Thanks for the feedback.
So the consensus so far is:
SSD: OS and Apps
HD: Home directory and general storage
Any other suggestions?
If at all possible, split the "big file" parts of the home directory (iTunes library, videos, etc) from the core parts (the 'Library' directory, for instance). You want any files that are going to be accessed frequently and quasi-randomly to be on the SSD (as the performance gain is xbawks-hueg) rather than on the HD.
I can't speak to the performance of the BTO SSD, but in my 2010 MBP I get about 15MB/s from an OWC SSD for random 4k reads (the sort of stuff cache does, or loading prefs on startup). Sounds crappy, until you realize that the 5400rpm drive the SSD replaced could *barely* manage 1MB/s under that same load - the heads spent most of their time moving around, not transferring data.

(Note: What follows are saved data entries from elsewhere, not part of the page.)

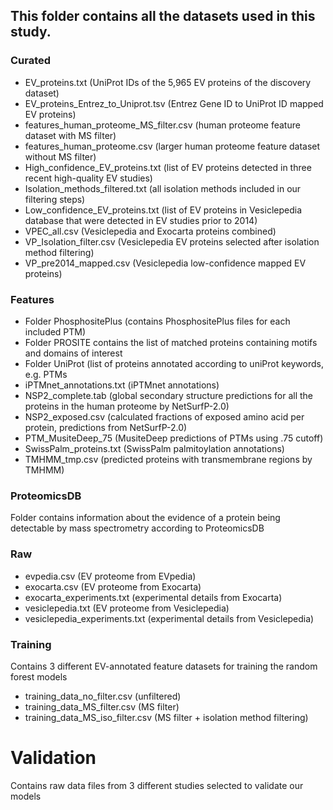## This folder contains all the datasets used in this study.

### Curated
- EV_proteins.txt (UniProt IDs of the 5,965 EV proteins of the discovery dataset)
- EV_proteins_Entrez_to_Uniprot.tsv (Entrez Gene ID to UniProt ID mapped EV proteins)
- features_human_proteome_MS_filter.csv (human proteome feature dataset with MS filter)
- features_human_proteome.csv (larger human proteome feature dataset without MS filter)
- High_confidence_EV_proteins.txt (list of EV proteins detected in three recent high-quality EV studies)
- Isolation_methods_filtered.txt (all isolation methods included in our filtering steps)
- Low_confidence_EV_proteins.txt (list of EV proteins in Vesiclepedia database that were detected in EV studies prior to 2014)
- VPEC_all.csv (Vesiclepedia and Exocarta proteins combined)
- VP_Isolation_filter.csv (Vesiclepedia EV proteins selected after isolation method filtering)
- VP_pre2014_mapped.csv (Vesiclepedia low-confidence mapped EV proteins)

### Features
- Folder PhosphositePlus (contains PhosphositePlus files for each included PTM)
- Folder PROSITE contains the list of matched proteins containing motifs and domains of interest
- Folder UniProt (list of proteins annotated according to uniProt keywords, e.g. PTMs 
- iPTMnet_annotations.txt (iPTMnet annotations)
- NSP2_complete.tab (global secondary structure predictions for all the proteins in the human proteome by NetSurfP-2.0)
- NSP2_exposed.csv (calculated fractions of exposed amino acid per protein, predictions from NetSurfP-2.0)
- PTM_MusiteDeep_75 (MusiteDeep predictions of PTMs using .75 cutoff)
- SwissPalm_proteins.txt (SwissPalm palmitoylation annotations)
- TMHMM_tmp.csv (predicted proteins with transmembrane regions by TMHMM)

### ProteomicsDB
Folder contains information about the evidence of a protein being detectable by mass spectrometry according to ProteomicsDB

### Raw
- evpedia.csv (EV proteome from EVpedia)
- exocarta.csv (EV proteome from Exocarta)
- exocarta_experiments.txt (experimental details from Exocarta)
- vesiclepedia.txt (EV proteome from Vesiclepedia)
- vesiclepedia_experiments.txt (experimental details from Vesiclepedia)

### Training
Contains 3 different EV-annotated feature datasets for training the random forest models
- training_data_no_filter.csv (unfiltered)
- training_data_MS_filter.csv (MS filter)
- training_data_MS_iso_filter.csv (MS filter + isolation method filtering)

# Validation 
Contains raw data files from 3 different studies selected to validate our models 

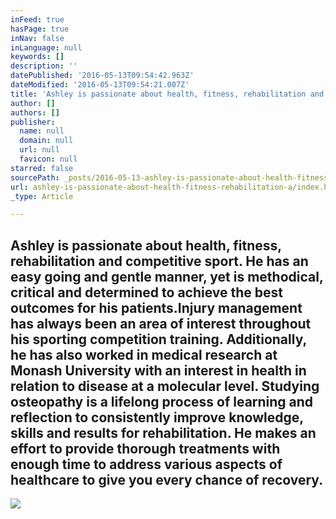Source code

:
```yaml
---
inFeed: true
hasPage: true
inNav: false
inLanguage: null
keywords: []
description: ''
datePublished: '2016-05-13T09:54:42.963Z'
dateModified: '2016-05-13T09:54:21.007Z'
title: 'Ashley is passionate about health, fitness, rehabilitation and competitive sport. He has an easy going and gentle manner, yet is methodical, critical and determined to achieve the best outcomes for his patients.Injury management has always been an area of interest throughout his sporting competition training. Additionally, he has also worked in medical research at Monash University with an interest in health in relation to disease at a molecular level. Studying osteopathy is a lifelong process of learning and reflection to consistently improve knowledge, skills and results for rehabilitation. He makes an effort to provide thorough treatments with enough time to address various aspects of healthcare to give you every chance of recovery.'
author: []
authors: []
publisher:
  name: null
  domain: null
  url: null
  favicon: null
starred: false
sourcePath: _posts/2016-05-13-ashley-is-passionate-about-health-fitness-rehabilitation-a.md
url: ashley-is-passionate-about-health-fitness-rehabilitation-a/index.html
_type: Article

---
```

## Ashley is passionate about health, fitness, rehabilitation and competitive sport. He has an easy going and gentle manner, yet is methodical, critical and determined to achieve the best outcomes for his patients.Injury management has always been an area of interest throughout his sporting competition training. Additionally, he has also worked in medical research at Monash University with an interest in health in relation to disease at a molecular level. Studying osteopathy is a lifelong process of learning and reflection to consistently improve knowledge, skills and results for rehabilitation. He makes an effort to provide thorough treatments with enough time to address various aspects of healthcare to give you every chance of recovery.
![](https://the-grid-user-content.s3-us-west-2.amazonaws.com/d72e22dc-0aa1-4772-9f4c-7f06dec94d09.jpg)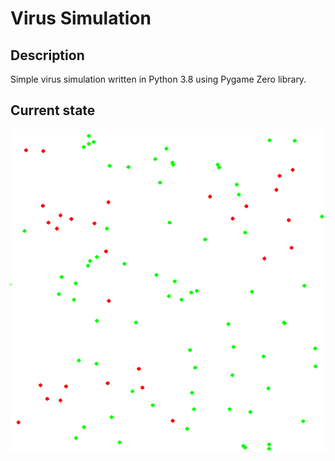 # Virus Simulation

## Description

Simple virus simulation written in Python 3.8 using Pygame Zero library.

## Current state

![](example.gif)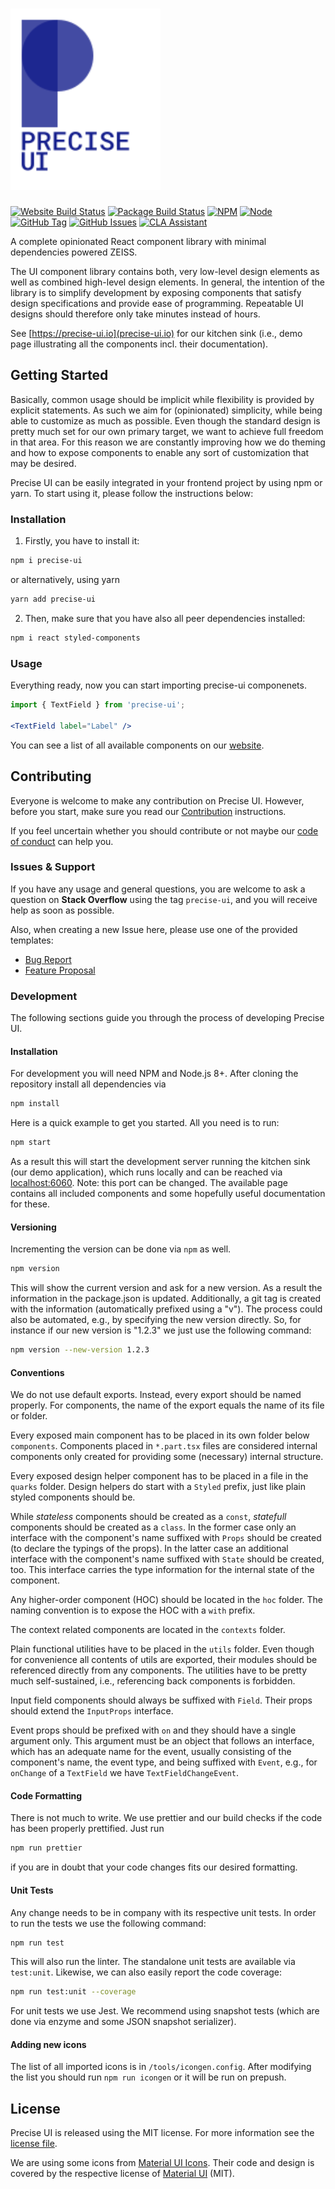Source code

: # <img src="docs/assets/precise-logo.svg" width="240">

[![Website Build Status](https://zeissgroup.visualstudio.com/DCC/_apis/build/status/Tool/Precise-UI?branchName=master)](https://zeissgroup.visualstudio.com/DCC/_build/latest?definitionId=1073?branchName=master)
[![Package Build Status](https://travis-ci.org/ZEISS/precise-ui.svg?branch=master)](https://travis-ci.org/ZEISS/precise-ui)
[![NPM](https://img.shields.io/npm/v/precise-ui.svg)](https://www.npmjs.com/package/precise-ui)
[![Node](https://img.shields.io/node/v/precise-ui.svg)](https://www.npmjs.com/package/precise-ui)
[![GitHub Tag](https://img.shields.io/github/tag/ZEISS/precise-ui.svg)](https://github.com/ZEISS/precise-ui/releases)
[![GitHub Issues](https://img.shields.io/github/issues/ZEISS/precise-ui.svg)](https://github.com/ZEISS/precise-ui/issues)
[![CLA Assistant](https://cla-assistant.io/readme/badge/ZEISS/precise-ui)](https://cla-assistant.io/ZEISS/precise-ui)

A complete opinionated React component library with minimal dependencies powered ZEISS.

The UI component library contains both, very low-level design elements as well as combined high-level design elements. In general, the intention of the library is to simplify development by exposing components that satisfy design specifications and provide ease of programming. Repeatable UI designs should therefore only take minutes instead of hours.

See [https://precise-ui.io](precise-ui.io) for our kitchen sink (i.e., demo page illustrating all the components incl. their documentation).

## Getting Started

Basically, common usage should be implicit while flexibility is provided by explicit statements. As such we aim for (opinionated) simplicity, while being able to customize as much as possible. Even though the standard design is pretty much set for our own primary target, we want to achieve full freedom in that area. For this reason we are constantly improving how we do theming and how to expose components to enable any sort of customization that may be desired.

Precise UI can be easily integrated in your frontend project by using npm or yarn. To start using it, please follow the instructions below:

### Installation

1. Firstly, you have to install it:

```sh
npm i precise-ui
```

or alternatively, using yarn

```sh
yarn add precise-ui
```

2. Then, make sure that you have also all peer dependencies installed:

```sh
npm i react styled-components
```

### Usage

Everything ready, now you can start importing precise-ui componenets.

```jsx
import { TextField } from 'precise-ui';

<TextField label="Label" />
```

You can see a list of all available components on our [website](https://precise-ui.io/).

## Contributing

Everyone is welcome to make any contribution on Precise UI. However, before you start, make sure you read our [Contribution](/.github/CONTRIBUTING.md) instructions.

If you feel uncertain whether you should contribute or not maybe our [code of conduct](CODE_OF_CONDUCT.md) can help you.

### Issues & Support

If you have any usage and general questions, you are welcome to ask a question on **Stack Overflow** using the tag `precise-ui`, and you will receive help as soon as possible.

Also, when creating a new Issue here, please use one of the provided templates:

- [Bug Report](https://github.com/ZEISS/precise-ui/issues/new?template=bugs.md)
- [Feature Proposal](https://github.com/ZEISS/precise-ui/issues/new?template=features.md)

### Development

The following sections guide you through the process of developing Precise UI.

#### Installation

For development you will need NPM and Node.js 8+. After cloning the repository install all dependencies via

```sh
npm install
```

Here is a quick example to get you started. All you need is to run:

```sh
npm start
```

As a result this will start the development server running the kitchen sink (our demo application), which runs locally and can be reached via [localhost:6060](http://localhost:6060). Note: this port can be changed. The available page contains all included components and some hopefully useful documentation for these.

#### Versioning

Incrementing the version can be done via `npm` as well.

```sh
npm version
```

This will show the current version and ask for a new version. As a result the information in the package.json is updated. Additionally, a git tag is created with the information (automatically prefixed using a "v"). The process could also be automated, e.g., by specifying the new version directly. So, for instance if our new version is "1.2.3" we just use the following command:

```sh
npm version --new-version 1.2.3
```

#### Conventions

We do not use default exports. Instead, every export should be named properly. For components, the name of the export equals the name of its file or folder.

Every exposed main component has to be placed in its own folder below `components`. Components placed in `*.part.tsx` files are considered internal components only created for providing some (necessary) internal structure.

Every exposed design helper component has to be placed in a file in the `quarks` folder. Design helpers do start with a `Styled` prefix, just like plain styled components should be.

While *stateless* components should be created as a `const`, *statefull* components should be created as a `class`. In the former case only an interface with the component's name suffixed with `Props` should be created (to declare the typings of the props). In the latter case an additional interface with the component's name suffixed with `State` should be created, too. This interface carries the type information for the internal state of the component.

Any higher-order component (HOC) should be located in the `hoc` folder. The naming convention is to expose the HOC with a `with` prefix.

The context related components are located in the `contexts` folder.

Plain functional utilities have to be placed in the `utils` folder. Even though for convenience all contents of utils are exported, their modules should be referenced directly from any components. The utilities have to be pretty much self-sustained, i.e., referencing back components is forbidden.

Input field components should always be suffixed with `Field`. Their props should extend the `InputProps` interface.

Event props should be prefixed with `on` and they should have a single argument only. This argument must be an object that follows an interface, which has an adequate name for the event, usually consisting of the component's name, the event type, and being suffixed with `Event`, e.g., for `onChange` of a `TextField` we have `TextFieldChangeEvent`.

#### Code Formatting

There is not much to write. We use prettier and our build checks if the code has been properly prettified. Just run

```sh
npm run prettier
```

if you are in doubt that your code changes fits our desired formatting.

#### Unit Tests

Any change needs to be in company with its respective unit tests. In order to run the tests we use the following command:

```sh
npm run test
```

This will also run the linter. The standalone unit tests are available via `test:unit`. Likewise, we can also easily report the code coverage:

```sh
npm run test:unit --coverage
```

For unit tests we use Jest. We recommend using snapshot tests (which are done via enzyme and some JSON snapshot serializer).

#### Adding new icons

The list of all imported icons is in `/tools/icongen.config`. After modifying the list you should run `npm run icongen` or it will be run on prepush.

## License

Precise UI is released using the MIT license. For more information see the [license file](LICENSE).

We are using some icons from [Material UI Icons](https://github.com/mui-org/material-ui/tree/master/packages/material-ui-icons). Their code and design is covered by the respective license of [Material UI](https://github.com/mui-org/material-ui) (MIT).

Probably not relevant for the iMac, but one other advantage this offers is that the HD can spin down when not in use (when iTunes isn't playing anything, etc) - there's a noticeable pause when it's first accessed, but it does save some battery life to not keep it spinning.
Overall, here's a simple guide
- on the SSD: files that are accessed randomly and/or that will block the system waiting for them to be read
- on the HD: files that are mostly read sequentially, bigger files. Conveniently, those two categories are nearly identical for most workloads (doing heavy NLE on uncompressed HD video is a typical exception - big files, accessed somewhat randomly).